Sorpresa de salvación
“Mientras el mal reduce nuestra carne a una mercancía o a una masa anónima, precisamente esta misma carne resplandece con la gloria de Dios”, ha asegurado el Papa. “El Redentor transfigura así las llagas de la historia”, añadió, “iluminando nuestra mente y nuestro corazón”.
“¡Su revelación es una sorpresa de salvación! ¿Aún nos atrae? El verdadero rostro de Dios, ¿encuentra en nosotros una mirada de admiración y de amor?”, ha dicho el Papa. Y es que, en un contexto marcado por la indiferencia religiosa y el escepticismo, León XIV aseguró que el Padre “responde a la desesperación del ateísmo con el don del Hijo Salvador” y que el Espíritu Santo “nos rescata de la soledad agnóstica ofreciéndonos una comunión eterna de vida y de gracia”. En este sentido, incluso ante “nuestra fe débil”, recordó, permanece “el anuncio de la resurrección futura”.

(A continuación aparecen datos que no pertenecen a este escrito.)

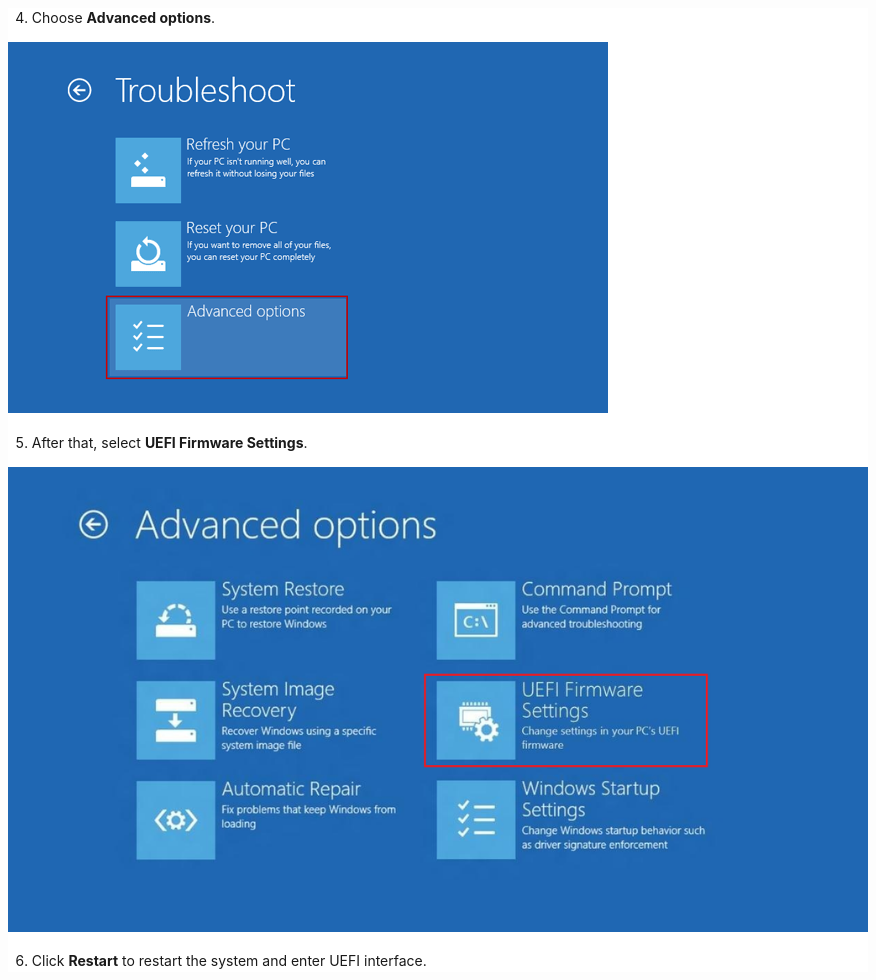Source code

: 4. Choose **Advanced options**.

![UEFI-4](./media/uefi4.png)

5. After that, select **UEFI Firmware Settings**.

![UEFI-5](./media/uefi5.png)

6. Click **Restart** to restart the system and enter UEFI interface.
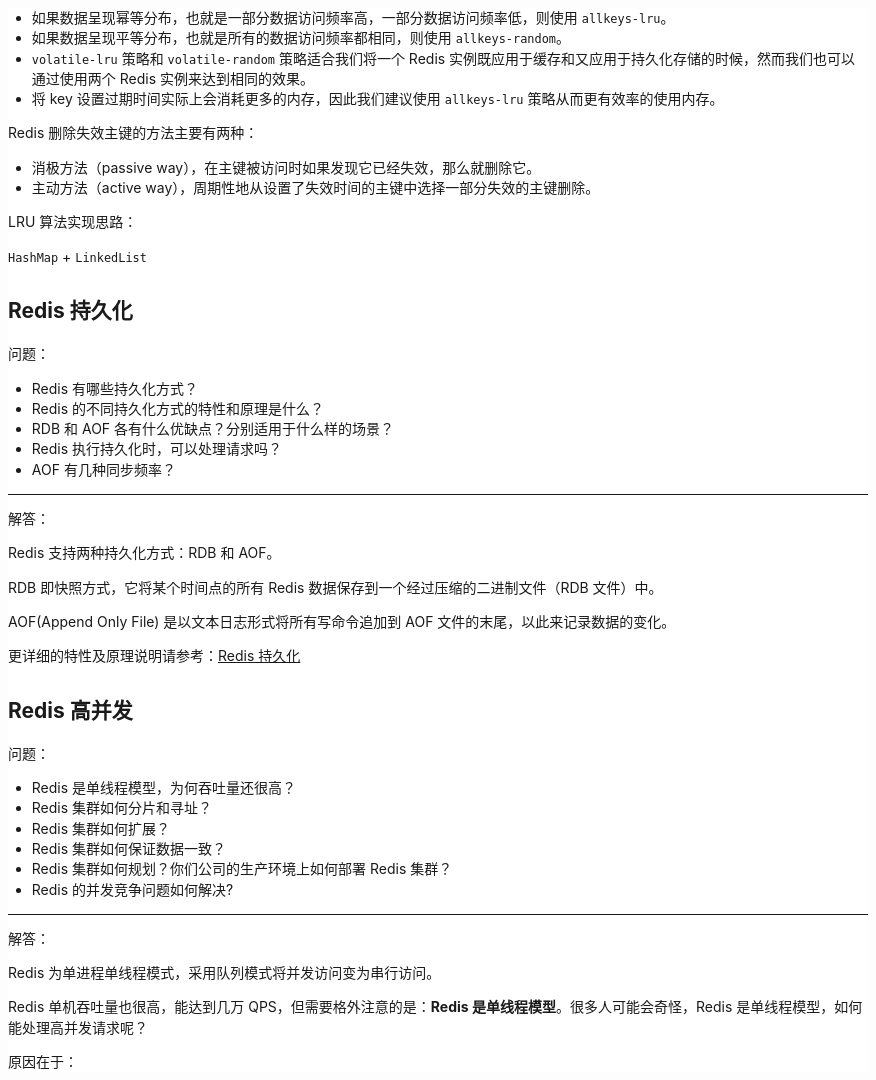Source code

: - 如果数据呈现幂等分布，也就是一部分数据访问频率高，一部分数据访问频率低，则使用 `allkeys-lru`。
- 如果数据呈现平等分布，也就是所有的数据访问频率都相同，则使用 `allkeys-random`。
- `volatile-lru` 策略和 `volatile-random` 策略适合我们将一个 Redis 实例既应用于缓存和又应用于持久化存储的时候，然而我们也可以通过使用两个 Redis 实例来达到相同的效果。
- 将 key 设置过期时间实际上会消耗更多的内存，因此我们建议使用 `allkeys-lru` 策略从而更有效率的使用内存。

Redis 删除失效主键的方法主要有两种：

- 消极方法（passive way），在主键被访问时如果发现它已经失效，那么就删除它。
- 主动方法（active way），周期性地从设置了失效时间的主键中选择一部分失效的主键删除。

LRU 算法实现思路：

`HashMap` + `LinkedList`

## Redis 持久化

问题：

- Redis 有哪些持久化方式？
- Redis 的不同持久化方式的特性和原理是什么？
- RDB 和 AOF 各有什么优缺点？分别适用于什么样的场景？
- Redis 执行持久化时，可以处理请求吗？
- AOF 有几种同步频率？

---

解答：

Redis 支持两种持久化方式：RDB 和 AOF。

RDB 即快照方式，它将某个时间点的所有 Redis 数据保存到一个经过压缩的二进制文件（RDB 文件）中。

AOF(Append Only File) 是以文本日志形式将所有写命令追加到 AOF 文件的末尾，以此来记录数据的变化。

更详细的特性及原理说明请参考：[Redis 持久化](https://github.com/dunwu/db-tutorial/blob/master/docs/nosql/redis/redis-persistence.md)

## Redis 高并发

问题：

- Redis 是单线程模型，为何吞吐量还很高？
- Redis 集群如何分片和寻址？
- Redis 集群如何扩展？
- Redis 集群如何保证数据一致？
- Redis 集群如何规划？你们公司的生产环境上如何部署 Redis 集群？
- Redis 的并发竞争问题如何解决?

---

解答：

Redis 为单进程单线程模式，采用队列模式将并发访问变为串行访问。

Redis 单机吞吐量也很高，能达到几万 QPS，但需要格外注意的是：**Redis 是单线程模型**。很多人可能会奇怪，Redis 是单线程模型，如何能处理高并发请求呢？

原因在于：
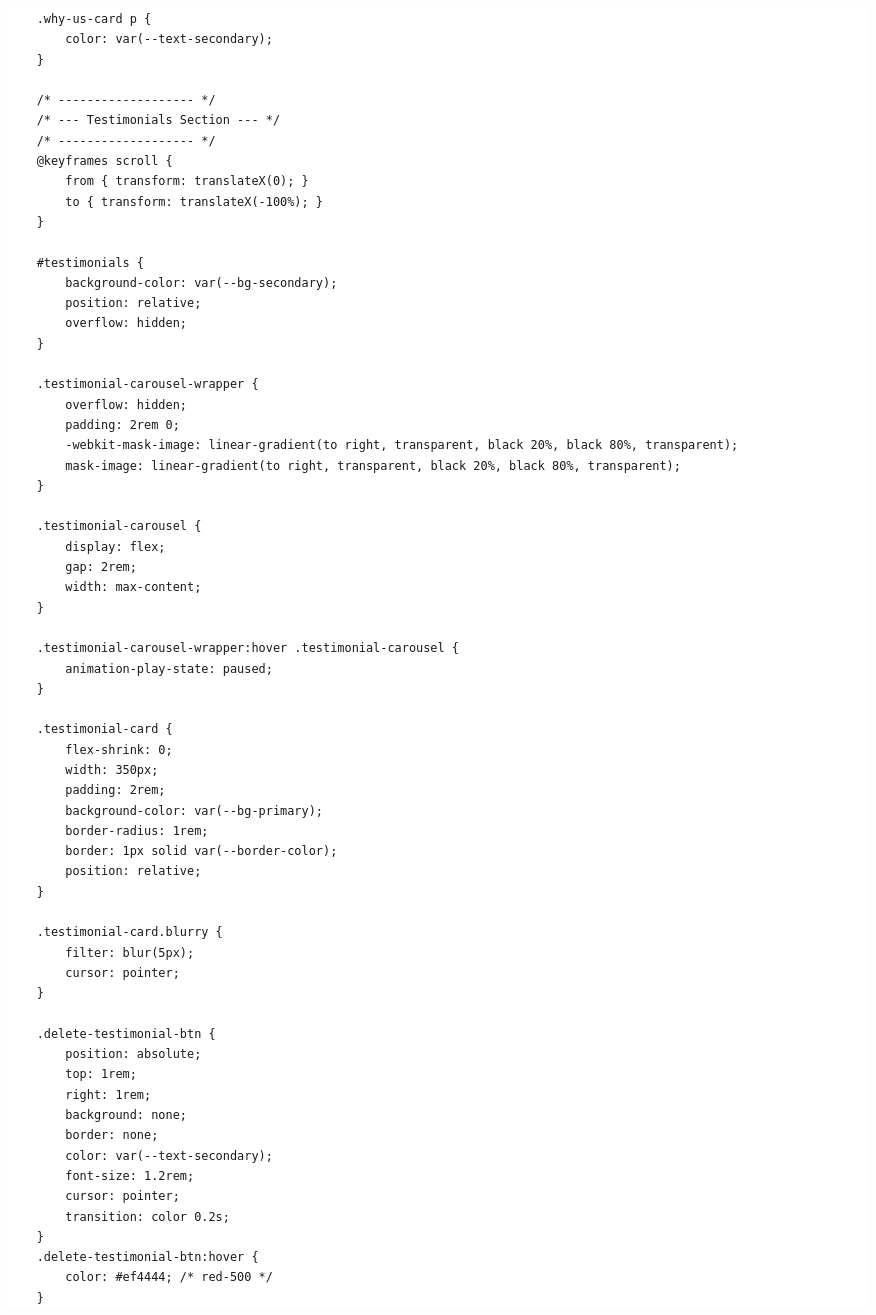         .why-us-card p {
            color: var(--text-secondary);
        }

        /* ------------------- */
        /* --- Testimonials Section --- */
        /* ------------------- */
        @keyframes scroll {
            from { transform: translateX(0); }
            to { transform: translateX(-100%); }
        }

        #testimonials {
            background-color: var(--bg-secondary);
            position: relative;
            overflow: hidden;
        }

        .testimonial-carousel-wrapper {
            overflow: hidden;
            padding: 2rem 0;
            -webkit-mask-image: linear-gradient(to right, transparent, black 20%, black 80%, transparent);
            mask-image: linear-gradient(to right, transparent, black 20%, black 80%, transparent);
        }

        .testimonial-carousel {
            display: flex;
            gap: 2rem;
            width: max-content;
        }
        
        .testimonial-carousel-wrapper:hover .testimonial-carousel {
            animation-play-state: paused;
        }

        .testimonial-card {
            flex-shrink: 0;
            width: 350px;
            padding: 2rem;
            background-color: var(--bg-primary);
            border-radius: 1rem;
            border: 1px solid var(--border-color);
            position: relative;
        }
        
        .testimonial-card.blurry {
            filter: blur(5px);
            cursor: pointer;
        }

        .delete-testimonial-btn {
            position: absolute;
            top: 1rem;
            right: 1rem;
            background: none;
            border: none;
            color: var(--text-secondary);
            font-size: 1.2rem;
            cursor: pointer;
            transition: color 0.2s;
        }
        .delete-testimonial-btn:hover {
            color: #ef4444; /* red-500 */
        }
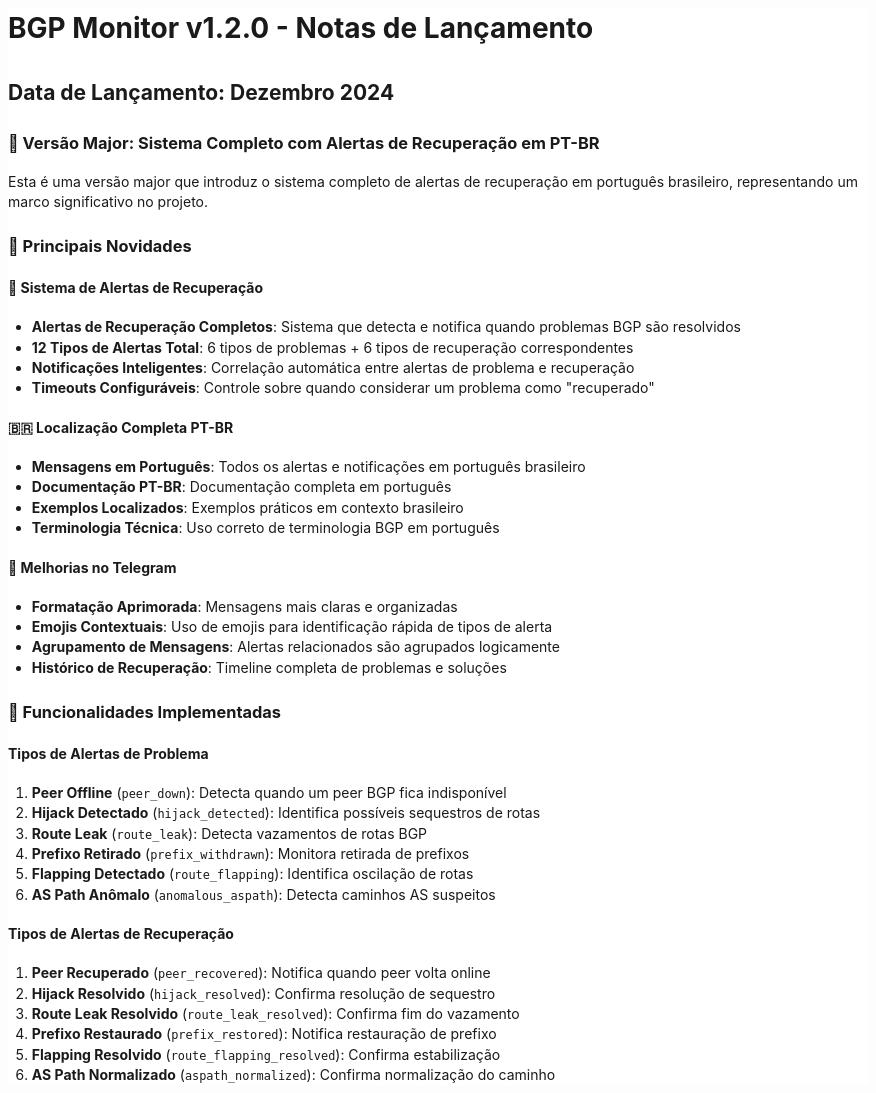 # BGP Monitor v1.2.0 - Notas de Lançamento

## Data de Lançamento: Dezembro 2024

### 🎯 Versão Major: Sistema Completo com Alertas de Recuperação em PT-BR

Esta é uma versão major que introduz o sistema completo de alertas de recuperação em português brasileiro, representando um marco significativo no projeto.

### 🌟 Principais Novidades

#### 🔄 Sistema de Alertas de Recuperação
- **Alertas de Recuperação Completos**: Sistema que detecta e notifica quando problemas BGP são resolvidos
- **12 Tipos de Alertas Total**: 6 tipos de problemas + 6 tipos de recuperação correspondentes
- **Notificações Inteligentes**: Correlação automática entre alertas de problema e recuperação
- **Timeouts Configuráveis**: Controle sobre quando considerar um problema como "recuperado"

#### 🇧🇷 Localização Completa PT-BR
- **Mensagens em Português**: Todos os alertas e notificações em português brasileiro
- **Documentação PT-BR**: Documentação completa em português
- **Exemplos Localizados**: Exemplos práticos em contexto brasileiro
- **Terminologia Técnica**: Uso correto de terminologia BGP em português

#### 📱 Melhorias no Telegram
- **Formatação Aprimorada**: Mensagens mais claras e organizadas
- **Emojis Contextuais**: Uso de emojis para identificação rápida de tipos de alerta
- **Agrupamento de Mensagens**: Alertas relacionados são agrupados logicamente
- **Histórico de Recuperação**: Timeline completa de problemas e soluções

### 🔧 Funcionalidades Implementadas

#### Tipos de Alertas de Problema
1. **Peer Offline** (`peer_down`): Detecta quando um peer BGP fica indisponível
2. **Hijack Detectado** (`hijack_detected`): Identifica possíveis sequestros de rotas
3. **Route Leak** (`route_leak`): Detecta vazamentos de rotas BGP
4. **Prefixo Retirado** (`prefix_withdrawn`): Monitora retirada de prefixos
5. **Flapping Detectado** (`route_flapping`): Identifica oscilação de rotas
6. **AS Path Anômalo** (`anomalous_aspath`): Detecta caminhos AS suspeitos

#### Tipos de Alertas de Recuperação
1. **Peer Recuperado** (`peer_recovered`): Notifica quando peer volta online
2. **Hijack Resolvido** (`hijack_resolved`): Confirma resolução de sequestro
3. **Route Leak Resolvido** (`route_leak_resolved`): Confirma fim do vazamento
4. **Prefixo Restaurado** (`prefix_restored`): Notifica restauração de prefixo
5. **Flapping Resolvido** (`route_flapping_resolved`): Confirma estabilização
6. **AS Path Normalizado** (`aspath_normalized`): Confirma normalização do caminho
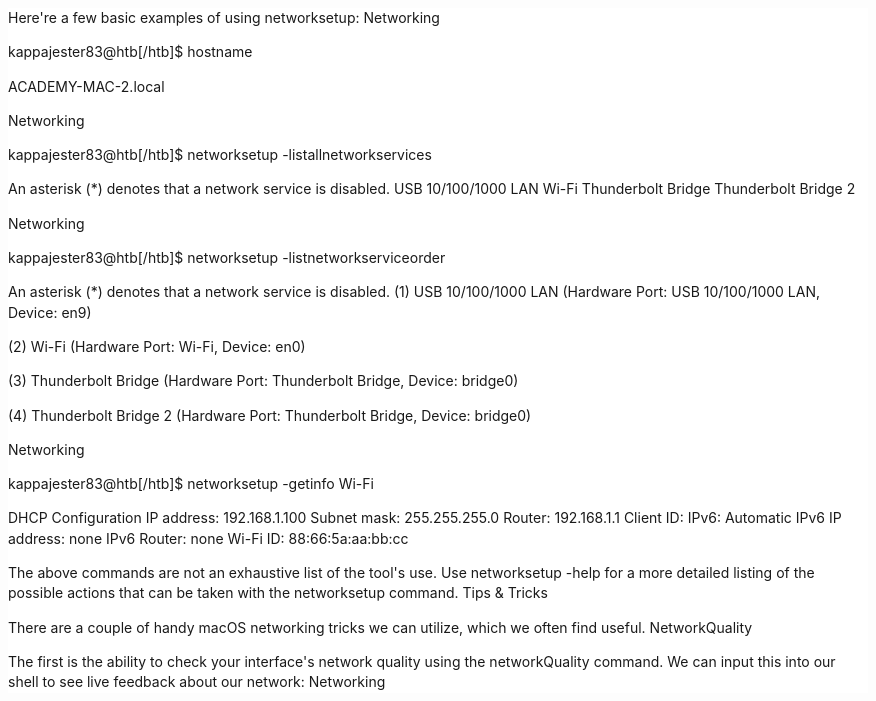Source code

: Here're a few basic examples of using networksetup:
Networking

kappajester83@htb[/htb]$ hostname
  
ACADEMY-MAC-2.local

Networking

kappajester83@htb[/htb]$ networksetup -listallnetworkservices  
  
 An asterisk (*) denotes that a network service is disabled.
 USB 10/100/1000 LAN
 Wi-Fi
 Thunderbolt Bridge
 Thunderbolt Bridge 2

Networking

kappajester83@htb[/htb]$ networksetup -listnetworkserviceorder  

 An asterisk (*) denotes that a network service is disabled.
 (1) USB 10/100/1000 LAN
 (Hardware Port: USB 10/100/1000 LAN, Device: en9)
 
 (2) Wi-Fi
 (Hardware Port: Wi-Fi, Device: en0)
 
 (3) Thunderbolt Bridge
 (Hardware Port: Thunderbolt Bridge, Device: bridge0)
 
 (4) Thunderbolt Bridge 2
 (Hardware Port: Thunderbolt Bridge, Device: bridge0)

Networking

kappajester83@htb[/htb]$ networksetup -getinfo Wi-Fi  

 DHCP Configuration
 IP address: 192.168.1.100
 Subnet mask: 255.255.255.0
 Router: 192.168.1.1
 Client ID: 
 IPv6: Automatic
 IPv6 IP address: none
 IPv6 Router: none
 Wi-Fi ID: 88:66:5a:aa:bb:cc

The above commands are not an exhaustive list of the tool's use. Use networksetup -help for a more detailed listing of the possible actions that can be taken with the networksetup command.
Tips & Tricks

There are a couple of handy macOS networking tricks we can utilize, which we often find useful.
NetworkQuality

The first is the ability to check your interface's network quality using the networkQuality command. We can input this into our shell to see live feedback about our network:
Networking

Finalmente, el Papa ha explicado que los discípulos necesitaron tiempo para comprender lo que habían visto en el fulgor de Cristo. “Para comprenderlo se necesita tiempo”, señaló, evocando la invitación evangélica al silencio tras la experiencia del Tabor. Por eso, en este tiempo de Cuaresma, propuso redescubrir el ritmo interior del creyente: “Tiempo de silencio para escuchar la Palabra, tiempo de conversión para gustar de la compañía del Señor”.